## WHAT TO DO
Take the entries below and print all of them exactly, please.

[Extracted records]
____________

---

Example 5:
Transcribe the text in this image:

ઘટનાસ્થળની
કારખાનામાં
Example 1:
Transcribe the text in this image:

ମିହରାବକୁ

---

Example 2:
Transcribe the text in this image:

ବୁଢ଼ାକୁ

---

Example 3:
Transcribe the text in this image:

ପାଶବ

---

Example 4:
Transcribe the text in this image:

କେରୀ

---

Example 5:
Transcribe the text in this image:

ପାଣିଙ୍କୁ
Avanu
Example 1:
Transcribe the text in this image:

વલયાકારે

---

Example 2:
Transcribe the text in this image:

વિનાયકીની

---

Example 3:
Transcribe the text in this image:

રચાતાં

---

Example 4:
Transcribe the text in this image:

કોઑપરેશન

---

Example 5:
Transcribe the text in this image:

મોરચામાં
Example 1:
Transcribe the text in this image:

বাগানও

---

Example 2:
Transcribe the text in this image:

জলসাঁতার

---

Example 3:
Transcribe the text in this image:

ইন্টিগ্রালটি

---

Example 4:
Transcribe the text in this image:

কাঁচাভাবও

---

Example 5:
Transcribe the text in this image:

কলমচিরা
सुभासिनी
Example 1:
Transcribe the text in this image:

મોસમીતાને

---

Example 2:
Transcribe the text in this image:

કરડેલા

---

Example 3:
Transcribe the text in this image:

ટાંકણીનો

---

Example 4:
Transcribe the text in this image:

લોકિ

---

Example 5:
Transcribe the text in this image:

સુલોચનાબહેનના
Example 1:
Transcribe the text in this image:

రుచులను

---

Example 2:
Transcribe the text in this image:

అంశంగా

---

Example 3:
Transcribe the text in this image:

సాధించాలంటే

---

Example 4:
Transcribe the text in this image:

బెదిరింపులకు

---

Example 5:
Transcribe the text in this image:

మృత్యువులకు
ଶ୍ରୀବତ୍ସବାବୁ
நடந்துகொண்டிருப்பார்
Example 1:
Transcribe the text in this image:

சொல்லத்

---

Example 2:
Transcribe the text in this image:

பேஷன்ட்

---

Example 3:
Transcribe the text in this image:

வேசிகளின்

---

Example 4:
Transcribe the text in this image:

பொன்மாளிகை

____________

## TASK RESPONSE
---

Example 5:
Transcribe the text in this image:

ઘટનાસ્થળની
કારખાનામાં
Example 1:
Transcribe the text in this image:

ମିହରାବକୁ

---

Example 2:
Transcribe the text in this image:

ବୁଢ଼ାକୁ

---

Example 3:
Transcribe the text in this image:

ପାଶବ

---

Example 4:
Transcribe the text in this image:

କେରୀ

---

Example 5:
Transcribe the text in this image:

ପାଣିଙ୍କୁ
Avanu
Example 1:
Transcribe the text in this image:

વલયાકારે

---

Example 2:
Transcribe the text in this image:

વિનાયકીની

---

Example 3:
Transcribe the text in this image:

રચાતાં

---

Example 4:
Transcribe the text in this image:

કોઑપરેશન

---

Example 5:
Transcribe the text in this image:

મોરચામાં
Example 1:
Transcribe the text in this image:

বাগানও

---

Example 2:
Transcribe the text in this image:

জলসাঁতার

---

Example 3:
Transcribe the text in this image:

ইন্টিগ্রালটি

---

Example 4:
Transcribe the text in this image:

কাঁচাভাবও

---

Example 5:
Transcribe the text in this image:

কলমচিরা
सुभासिनी
Example 1:
Transcribe the text in this image:

મોસમીતાને

---

Example 2:
Transcribe the text in this image:

કરડેલા

---

Example 3:
Transcribe the text in this image:

ટાંકણીનો

---

Example 4:
Transcribe the text in this image:

લોકિ

---

Example 5:
Transcribe the text in this image:

સુલોચનાબહેનના
Example 1:
Transcribe the text in this image:

రుచులను

---

Example 2:
Transcribe the text in this image:

అంశంగా

---

Example 3:
Transcribe the text in this image:

సాధించాలంటే

---

Example 4:
Transcribe the text in this image:

బెదిరింపులకు

---

Example 5:
Transcribe the text in this image:

మృత్యువులకు
ଶ୍ରୀବତ୍ସବାବୁ
நடந்துகொண்டிருப்பார்
Example 1:
Transcribe the text in this image:

சொல்லத்

---

Example 2:
Transcribe the text in this image:

பேஷன்ட்

---

Example 3:
Transcribe the text in this image:

வேசிகளின்

---

Example 4:
Transcribe the text in this image:

பொன்மாளிகை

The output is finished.